| Exercise requirements |
Please copy each line of the records below that includes the word "nose".

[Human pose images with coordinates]
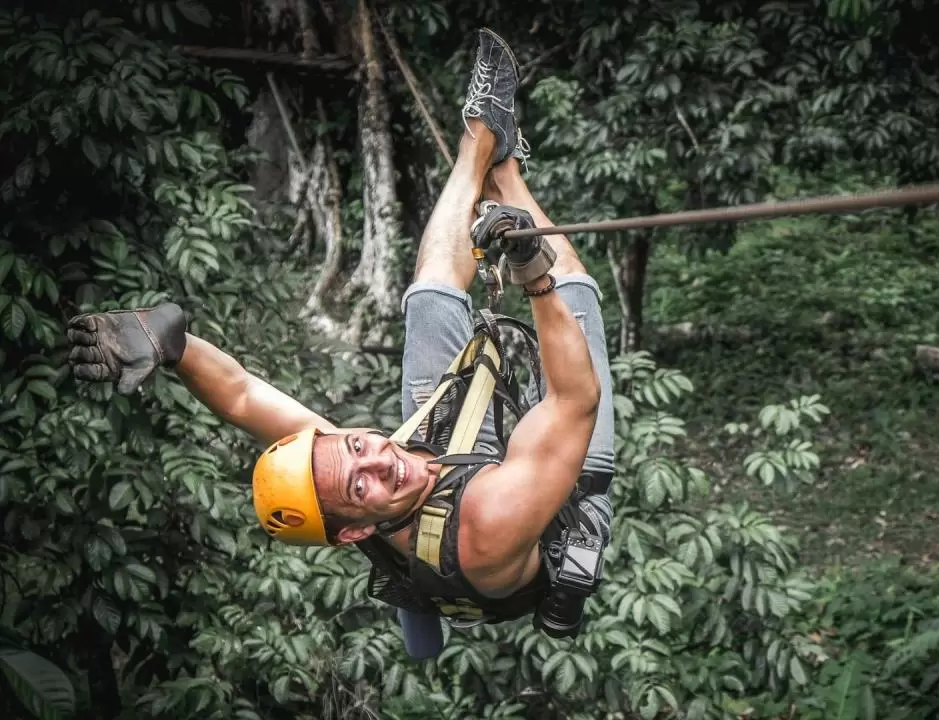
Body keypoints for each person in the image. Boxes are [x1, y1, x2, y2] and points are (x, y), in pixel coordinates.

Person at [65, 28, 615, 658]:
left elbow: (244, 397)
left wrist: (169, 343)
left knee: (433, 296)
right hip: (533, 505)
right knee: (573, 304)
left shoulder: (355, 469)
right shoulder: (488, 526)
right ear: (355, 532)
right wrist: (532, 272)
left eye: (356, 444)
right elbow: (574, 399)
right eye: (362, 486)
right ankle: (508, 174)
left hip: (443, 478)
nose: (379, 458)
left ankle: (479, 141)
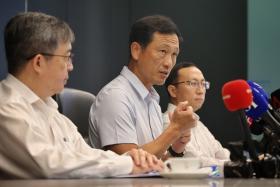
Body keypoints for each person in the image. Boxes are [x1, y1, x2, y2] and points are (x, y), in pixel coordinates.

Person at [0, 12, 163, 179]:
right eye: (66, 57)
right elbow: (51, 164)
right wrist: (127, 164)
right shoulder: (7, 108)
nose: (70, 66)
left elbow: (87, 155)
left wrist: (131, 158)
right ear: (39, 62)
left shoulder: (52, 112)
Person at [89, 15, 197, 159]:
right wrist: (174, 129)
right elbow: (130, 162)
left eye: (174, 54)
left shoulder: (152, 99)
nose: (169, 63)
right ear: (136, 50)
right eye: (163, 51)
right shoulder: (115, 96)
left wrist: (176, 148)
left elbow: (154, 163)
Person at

...

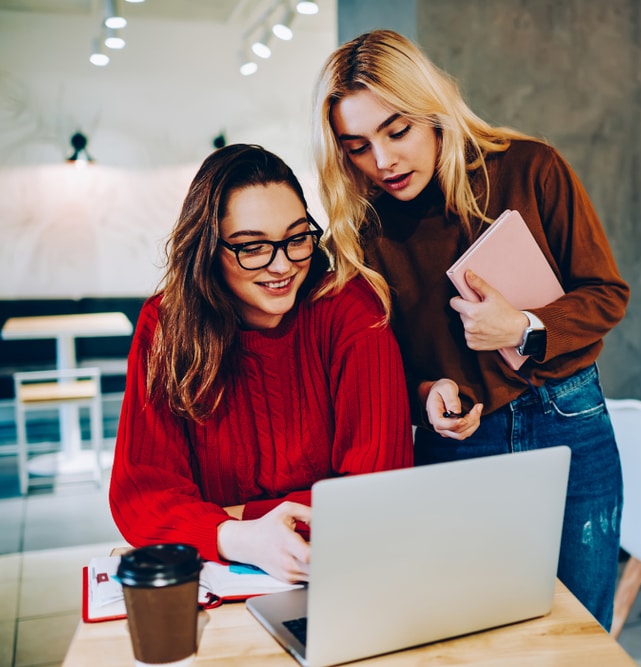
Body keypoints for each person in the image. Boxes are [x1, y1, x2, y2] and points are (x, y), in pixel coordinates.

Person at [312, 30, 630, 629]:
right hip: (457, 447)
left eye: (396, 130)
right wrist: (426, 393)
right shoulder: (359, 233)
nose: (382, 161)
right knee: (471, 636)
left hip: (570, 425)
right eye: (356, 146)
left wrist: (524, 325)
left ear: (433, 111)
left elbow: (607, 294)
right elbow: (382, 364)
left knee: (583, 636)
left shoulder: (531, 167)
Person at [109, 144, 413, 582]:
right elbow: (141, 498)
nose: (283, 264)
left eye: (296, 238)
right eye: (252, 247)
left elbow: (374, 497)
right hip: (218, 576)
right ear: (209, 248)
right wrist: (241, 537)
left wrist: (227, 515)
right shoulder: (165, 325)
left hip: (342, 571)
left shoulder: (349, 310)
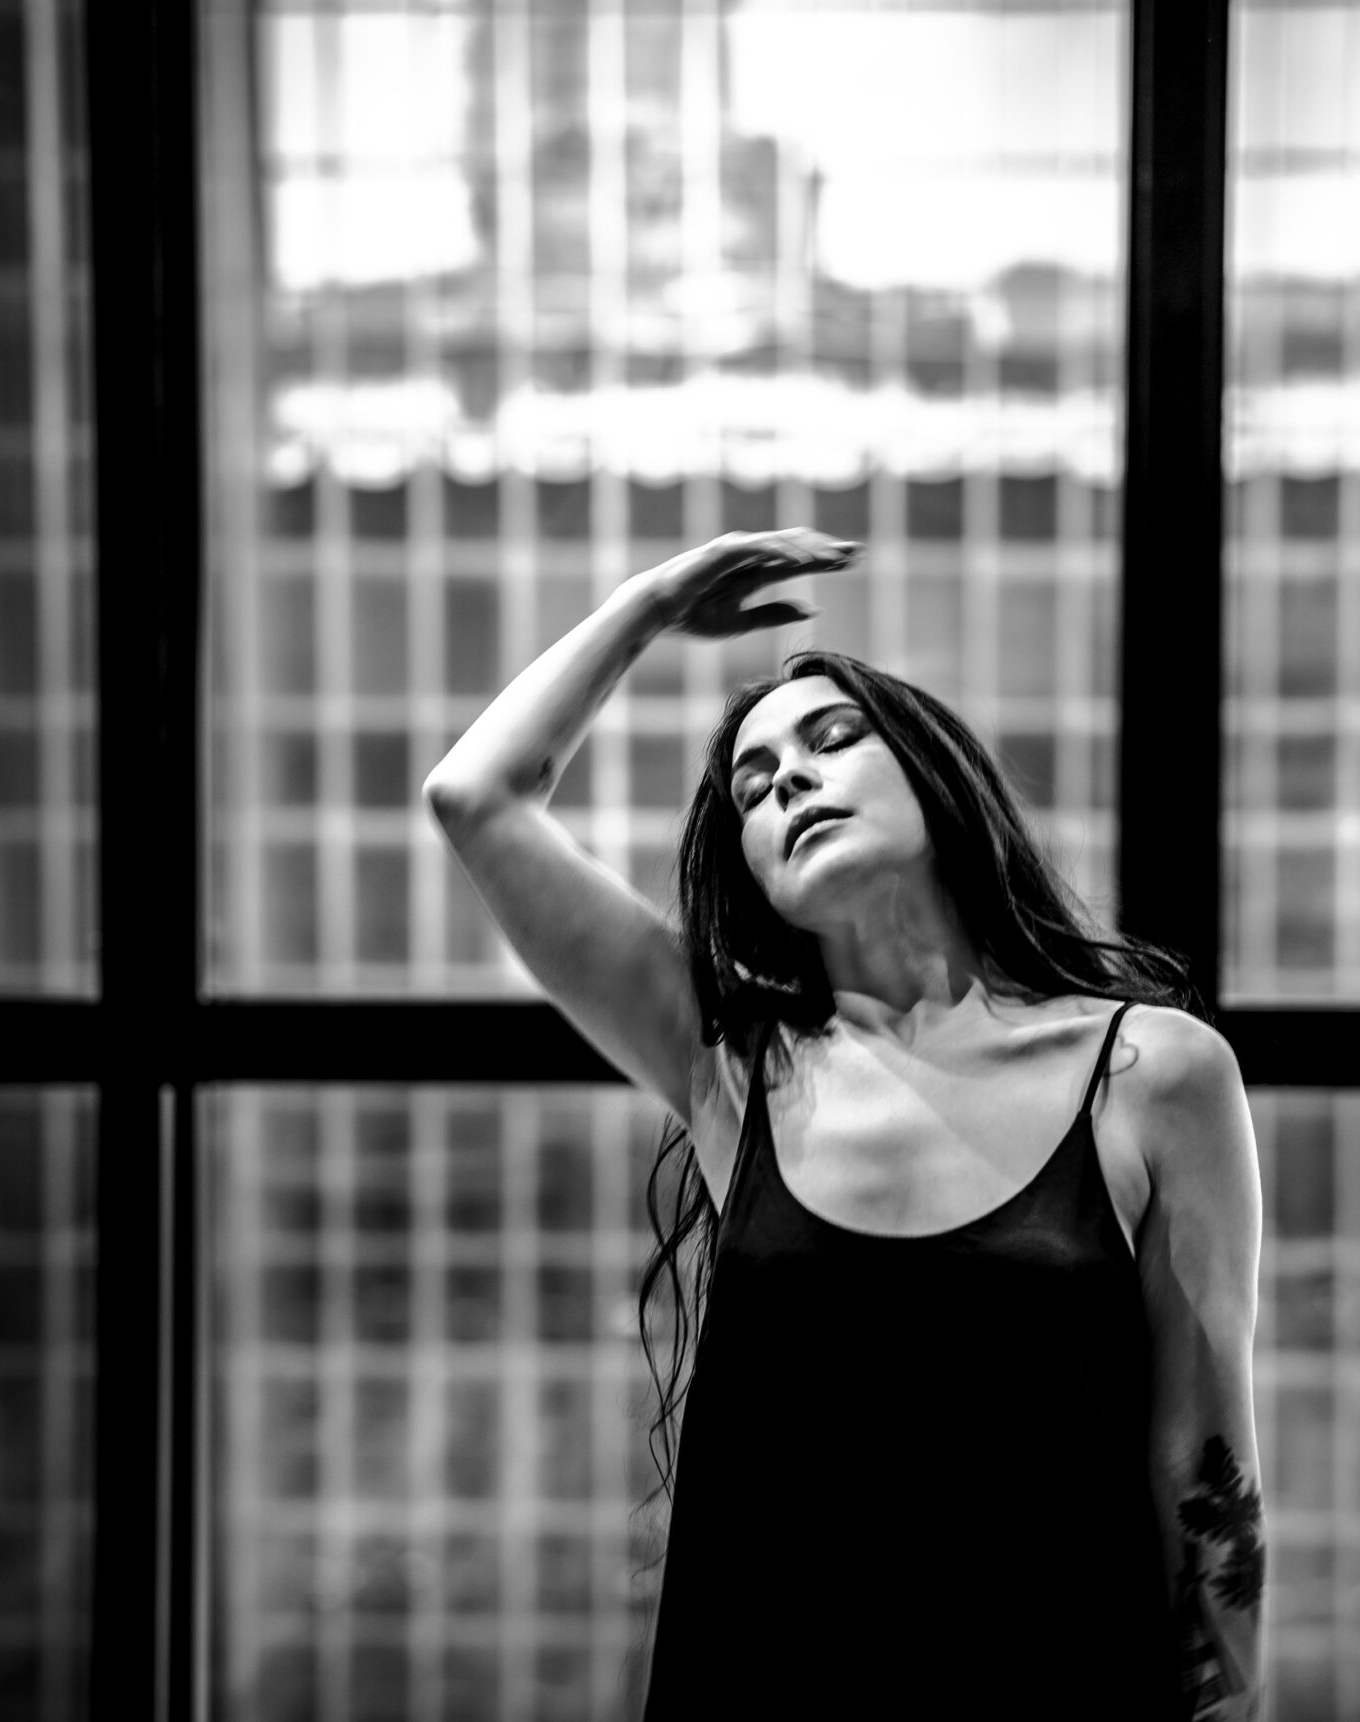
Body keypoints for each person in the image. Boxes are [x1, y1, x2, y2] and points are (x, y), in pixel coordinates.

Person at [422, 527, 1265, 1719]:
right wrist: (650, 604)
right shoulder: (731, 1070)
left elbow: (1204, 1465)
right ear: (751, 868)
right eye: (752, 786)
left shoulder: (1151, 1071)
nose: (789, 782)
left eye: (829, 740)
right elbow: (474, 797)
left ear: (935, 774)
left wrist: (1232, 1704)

---

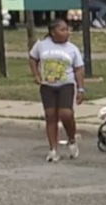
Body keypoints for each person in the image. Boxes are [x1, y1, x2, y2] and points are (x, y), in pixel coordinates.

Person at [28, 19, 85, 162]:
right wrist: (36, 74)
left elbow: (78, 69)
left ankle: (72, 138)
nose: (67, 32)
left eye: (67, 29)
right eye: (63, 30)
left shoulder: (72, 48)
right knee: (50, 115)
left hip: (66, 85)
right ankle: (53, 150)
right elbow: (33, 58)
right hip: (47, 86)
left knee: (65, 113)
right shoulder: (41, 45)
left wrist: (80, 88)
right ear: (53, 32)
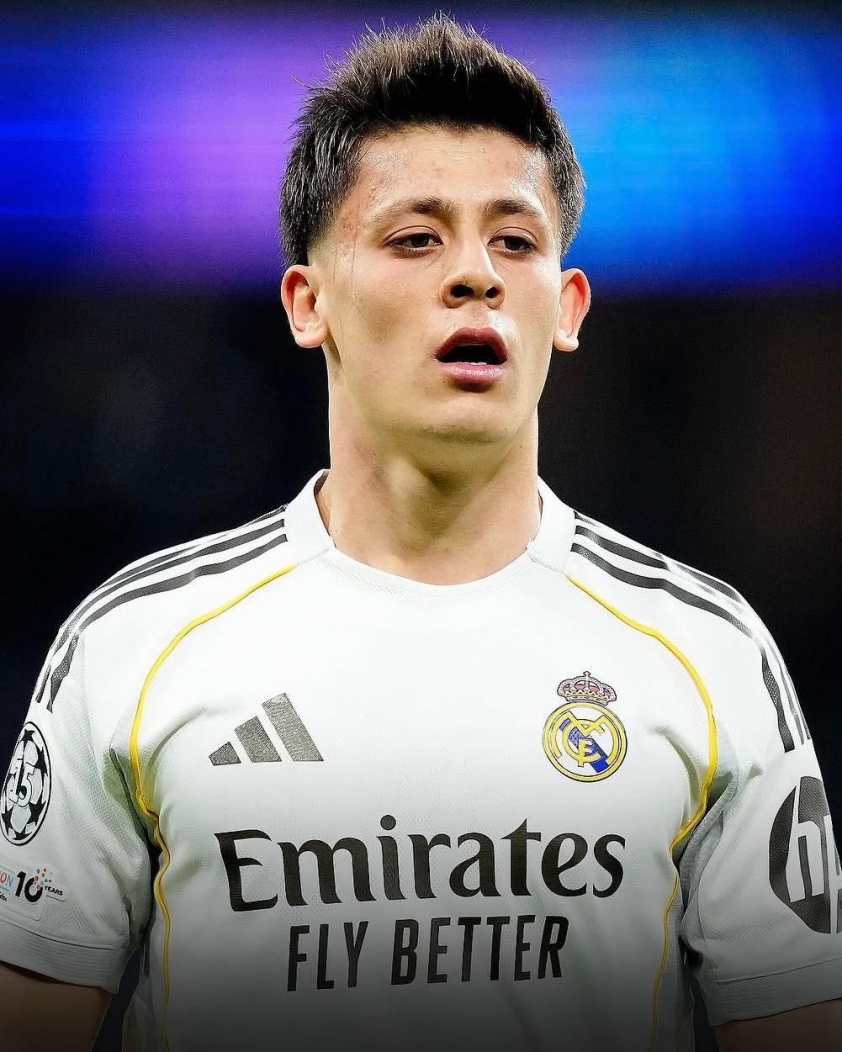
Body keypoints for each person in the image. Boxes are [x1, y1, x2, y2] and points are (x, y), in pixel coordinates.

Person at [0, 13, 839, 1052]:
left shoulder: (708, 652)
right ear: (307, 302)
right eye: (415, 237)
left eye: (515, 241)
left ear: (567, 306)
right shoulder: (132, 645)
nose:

| Response box |
nose: (379, 458)
nose: (70, 66)
nose: (169, 63)
nose: (382, 161)
nose: (283, 264)
nose: (789, 782)
nose: (67, 32)
nose:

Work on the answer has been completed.